Suspended mayor's aide returns to work

Houston Mayor Sylvester Turner’s press secretary is back at work after being suspended for using city time and resources to benefit her own side business and for failing to turn over thousands of public documents about that business as required by law.

A letter from the Mayor's Office to press secretary Darian Ward suspending her without pay for two weeks in December says she misinformed people and misrepresented the information requested under the Texas Public Information Act when she failed to produce about 5,000 emails regarding private business that she was conducting on city time using her government email account.

The letter dated December 11 is signed by Mayor Turner and Darian Ward herself, agreeing to the suspension.

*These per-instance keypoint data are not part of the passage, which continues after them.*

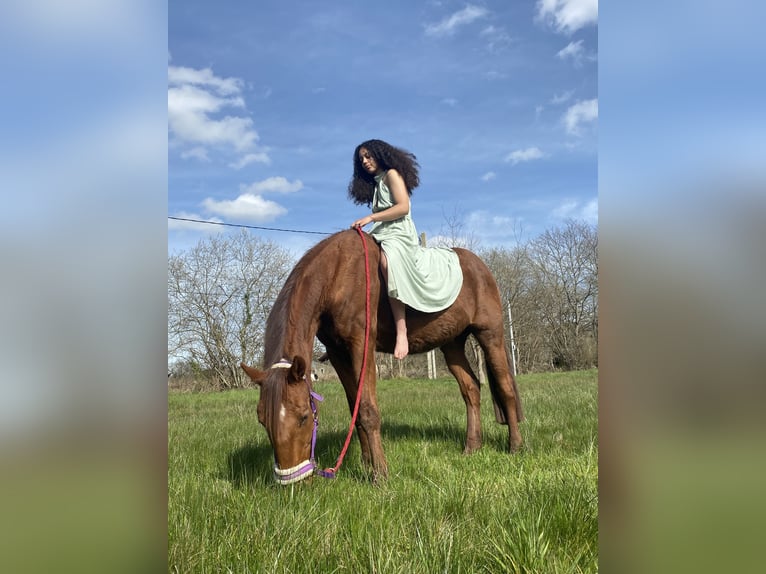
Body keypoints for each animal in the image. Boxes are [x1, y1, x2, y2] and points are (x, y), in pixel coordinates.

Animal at [243, 227, 524, 484]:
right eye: (261, 419)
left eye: (303, 417)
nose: (294, 484)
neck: (336, 274)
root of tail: (480, 266)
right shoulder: (338, 353)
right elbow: (355, 409)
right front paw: (367, 464)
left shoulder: (361, 345)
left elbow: (367, 410)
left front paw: (380, 475)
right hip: (452, 344)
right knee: (471, 389)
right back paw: (472, 447)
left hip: (490, 335)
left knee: (506, 388)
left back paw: (516, 446)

Assistant director Alan Bernstein writes, "Ms. Ward, you misrepresented to the requester the volume of documents regarding the TPIA request under state law, and you misinformed the Chief of Staff and me; you spent a significant amount of city time conducting your personal business rather than focusing on your work task. Your actions are in violation of city policies."

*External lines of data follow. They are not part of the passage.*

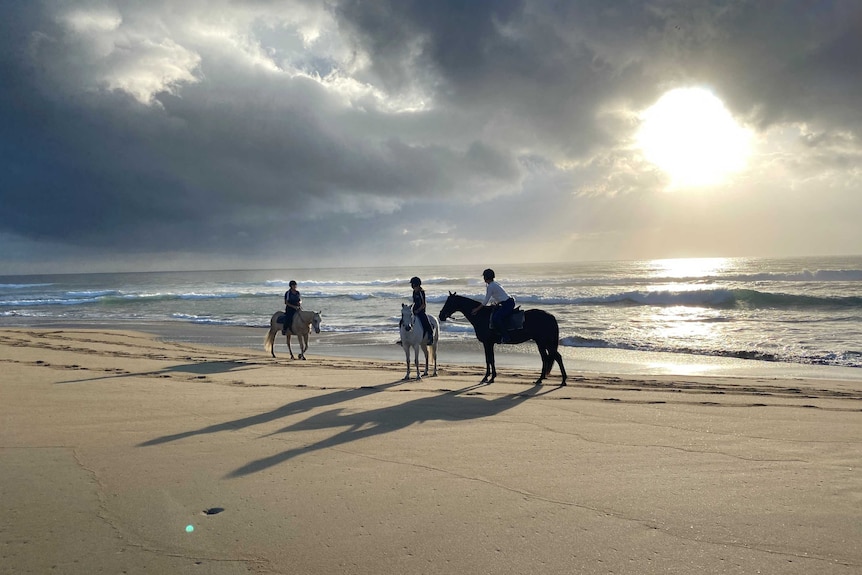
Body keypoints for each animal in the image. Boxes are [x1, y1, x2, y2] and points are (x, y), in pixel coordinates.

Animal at [438, 292, 568, 388]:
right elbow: (490, 359)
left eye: (449, 302)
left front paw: (489, 377)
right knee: (546, 358)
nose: (441, 316)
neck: (481, 316)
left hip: (545, 342)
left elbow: (490, 359)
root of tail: (550, 316)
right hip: (541, 342)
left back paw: (563, 380)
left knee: (557, 357)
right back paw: (540, 379)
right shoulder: (488, 343)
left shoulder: (487, 343)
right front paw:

We wanted to know if the mayor thought Ward’s actions violated any law and should be investigated by the Texas Attorney General.

"No, it was a personnel matter that we dealt with, and the letter speaks for itself,” Mayor Sylvester Turner said.

The letter states the "5,000 emails" were related to her private business, "Joy in Motion Productions and/or other non-city work-related topics”, and that when asked for these emails, she produced just "30 documents".

We asked the mayor whether there will be any further discipline for Ward.

"No, the matter is closed. It was looked at by legal as well as HR. I went over and above the recommendation," Mayor Turner said.

City Councilman Michael Kubosh says the discipline was too lenient.

"If the documents she signed are correct and she hid 5,000 emails from the public records request, and if on city time, she used her influence as a city employee, and she worked on things that weren't a part of the city, then that's theft, and she should be terminated," Kobosh said.

Trent Seibert, Editor of the Texas Monitor, made the original open records request and received the email from Ward that "we've located 30 documents."

We asked Seibert if he was the one who said it needed to be looked into further.

"No, the city actually did that, believe it or not. The city looked into it. I was suspicious. Thirty seemed low to me. But get this: 5,000 documents? I mean, it's sort of mind blowing," Seibert said.

When we asked the mayor how he'll ensure transparency in his administration going forward, he had this to say.

"With all of our employees, we expect for them to adhere to our policies, and we expect when these matters are brought to our attention – just like in this case – when they're looked at by legal and by HR, and when they submit to me a recommendation, I will evaluate it, and in this particular case, I went over and above the recommendation that was handed to me," Mayor Turner said.

 Darian Ward declined our interview request.